Hi all,
I run some AWS Athena queries with the ResultReuseByAgeConfiguration
option set. From a behaviour perspective, I would expect Athena to cache the results, but it seems Athena is caching it too well. I am using parameterised queries, and it seems that Athena is not taking the parameterised values in consideration when deciding what needs to be cached. Is this expected behaviour, or possibly a bug in how Athena manages caching?
To demonstrate, I create a very simple stored procedure in Athena.
PREPARE TEST_CACHE FROM
SELECT ?
Running the following code, you would expect all tests to pass (value inserted and returned are the same)
import boto3
import time
def query(v,reuse=False):
athena = boto3.client('athena')
query_id1 = athena.start_query_execution(
QueryString = 'execute TEST_CACHE',
ExecutionParameters = [v],
QueryExecutionContext = { 'Database' : 'default' },
WorkGroup = 'ca-main-athena',
ResultReuseConfiguration={
'ResultReuseByAgeConfiguration': {
'Enabled': reuse,
'MaxAgeInMinutes': 60
}
}
)['QueryExecutionId']
while True:
finish_state = athena.get_query_execution(QueryExecutionId=query_id1)["QueryExecution"]["Status"]["State"]

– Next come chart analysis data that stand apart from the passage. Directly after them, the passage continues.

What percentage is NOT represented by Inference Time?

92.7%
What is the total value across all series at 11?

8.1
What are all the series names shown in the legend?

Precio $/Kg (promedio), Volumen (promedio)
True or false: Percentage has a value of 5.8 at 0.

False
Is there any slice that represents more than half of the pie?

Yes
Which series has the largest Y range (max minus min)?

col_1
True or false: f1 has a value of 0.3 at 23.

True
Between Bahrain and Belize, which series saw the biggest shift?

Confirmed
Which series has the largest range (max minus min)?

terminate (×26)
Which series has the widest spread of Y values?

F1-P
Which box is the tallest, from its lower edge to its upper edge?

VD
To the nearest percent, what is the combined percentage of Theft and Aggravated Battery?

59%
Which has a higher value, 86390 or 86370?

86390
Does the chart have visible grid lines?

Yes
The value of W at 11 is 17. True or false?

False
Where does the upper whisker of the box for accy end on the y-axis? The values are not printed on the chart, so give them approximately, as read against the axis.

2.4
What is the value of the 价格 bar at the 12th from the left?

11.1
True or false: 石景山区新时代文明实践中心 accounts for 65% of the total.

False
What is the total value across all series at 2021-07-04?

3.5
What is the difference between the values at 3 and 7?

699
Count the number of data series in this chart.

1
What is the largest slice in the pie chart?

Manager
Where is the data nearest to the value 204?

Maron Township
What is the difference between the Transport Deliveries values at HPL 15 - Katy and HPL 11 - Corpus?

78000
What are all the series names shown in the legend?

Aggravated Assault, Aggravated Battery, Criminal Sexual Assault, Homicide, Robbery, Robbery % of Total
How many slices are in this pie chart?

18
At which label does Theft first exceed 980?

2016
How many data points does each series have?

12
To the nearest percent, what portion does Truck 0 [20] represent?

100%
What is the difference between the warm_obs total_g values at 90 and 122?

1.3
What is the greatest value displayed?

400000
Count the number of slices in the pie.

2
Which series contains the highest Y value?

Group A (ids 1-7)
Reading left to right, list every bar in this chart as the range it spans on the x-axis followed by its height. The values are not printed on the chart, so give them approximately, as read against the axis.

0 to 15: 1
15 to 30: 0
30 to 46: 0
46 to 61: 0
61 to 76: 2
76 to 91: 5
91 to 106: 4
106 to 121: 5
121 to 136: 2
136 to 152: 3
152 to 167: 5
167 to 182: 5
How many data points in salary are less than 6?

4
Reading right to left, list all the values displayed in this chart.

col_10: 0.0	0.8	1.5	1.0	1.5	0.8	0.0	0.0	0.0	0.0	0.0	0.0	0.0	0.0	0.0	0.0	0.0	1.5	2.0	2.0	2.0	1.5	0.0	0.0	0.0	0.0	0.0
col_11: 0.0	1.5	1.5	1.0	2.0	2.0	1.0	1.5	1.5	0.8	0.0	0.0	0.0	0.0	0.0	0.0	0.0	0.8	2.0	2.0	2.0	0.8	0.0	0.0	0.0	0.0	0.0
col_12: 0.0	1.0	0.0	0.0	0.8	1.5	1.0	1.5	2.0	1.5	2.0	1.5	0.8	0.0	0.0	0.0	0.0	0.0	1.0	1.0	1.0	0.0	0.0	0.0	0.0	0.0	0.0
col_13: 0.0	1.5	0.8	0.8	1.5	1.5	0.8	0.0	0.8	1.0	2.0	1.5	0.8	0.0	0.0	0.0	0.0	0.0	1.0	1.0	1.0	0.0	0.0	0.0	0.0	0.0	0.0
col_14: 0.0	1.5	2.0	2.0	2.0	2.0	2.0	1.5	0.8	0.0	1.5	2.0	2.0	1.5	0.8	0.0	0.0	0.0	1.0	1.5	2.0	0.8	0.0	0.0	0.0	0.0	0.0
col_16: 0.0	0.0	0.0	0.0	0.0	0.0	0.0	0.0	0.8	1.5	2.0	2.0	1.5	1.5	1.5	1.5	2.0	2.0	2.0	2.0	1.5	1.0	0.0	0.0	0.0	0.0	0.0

if finish_state == "RUNNING" or finish_state == "QUEUED":
time.sleep(1)
else:
break
athenaresult1 = athena.get_query_results(QueryExecutionId=query_id1)
r = athenaresult1['ResultSet']['Rows'][1]['Data'][0]['VarCharValue']
if r == v:
print(f"result match - expected {v} and got {r}")
else:
print(f"result does not match - expected {v} and got {r}")
# = works as expected - result reuse is turned off
query("alpha",False)
query("bravo",False)
query("charlie",False)
# = does not work as expected - result reuse is turned on
query("delta",True)
query("echo",True)
query("foxtrot",True)
The result does demonstrate that the caching is not correct.
$ python test_athena.py
result match - expected alpha and got alpha
result match - expected bravo and got bravo
result match - expected charlie and got charlie
result does not match - expected delta and got charlie
result does not match - expected echo and got charlie
result does not match - expected foxtrot and got charlie
We have resolved this issue. You should be able to see the intended behaviour for parameterized queries with caching now.